What to produce:
Collect every line in the data that contains the word "нанесения" and copy each one out.

[Saved data entries]
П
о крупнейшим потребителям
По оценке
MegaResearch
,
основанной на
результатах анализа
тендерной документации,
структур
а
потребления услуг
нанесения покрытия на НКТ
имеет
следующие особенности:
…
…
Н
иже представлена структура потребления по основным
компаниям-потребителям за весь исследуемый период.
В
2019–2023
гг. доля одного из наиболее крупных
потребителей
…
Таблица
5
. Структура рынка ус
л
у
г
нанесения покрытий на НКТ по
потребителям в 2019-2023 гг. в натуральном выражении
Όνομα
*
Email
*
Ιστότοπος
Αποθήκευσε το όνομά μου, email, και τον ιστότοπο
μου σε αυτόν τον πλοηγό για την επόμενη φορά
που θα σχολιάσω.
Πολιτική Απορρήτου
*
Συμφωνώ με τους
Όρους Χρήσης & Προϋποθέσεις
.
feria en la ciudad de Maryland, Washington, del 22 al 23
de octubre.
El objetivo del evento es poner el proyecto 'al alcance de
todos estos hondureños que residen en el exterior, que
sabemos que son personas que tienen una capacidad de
---
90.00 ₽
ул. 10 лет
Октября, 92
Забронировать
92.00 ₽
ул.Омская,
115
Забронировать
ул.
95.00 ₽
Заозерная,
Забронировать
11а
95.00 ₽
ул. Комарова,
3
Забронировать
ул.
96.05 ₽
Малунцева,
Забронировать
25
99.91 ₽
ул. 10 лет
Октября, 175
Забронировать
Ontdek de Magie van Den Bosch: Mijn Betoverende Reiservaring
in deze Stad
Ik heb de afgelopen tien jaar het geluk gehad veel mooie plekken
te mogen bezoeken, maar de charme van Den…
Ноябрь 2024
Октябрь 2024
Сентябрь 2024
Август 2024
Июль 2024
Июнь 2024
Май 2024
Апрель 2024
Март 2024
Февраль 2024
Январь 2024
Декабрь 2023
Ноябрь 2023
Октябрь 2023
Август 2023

Response to the task:
нанесения покрытия на НКТ
нанесения покрытий на НКТ по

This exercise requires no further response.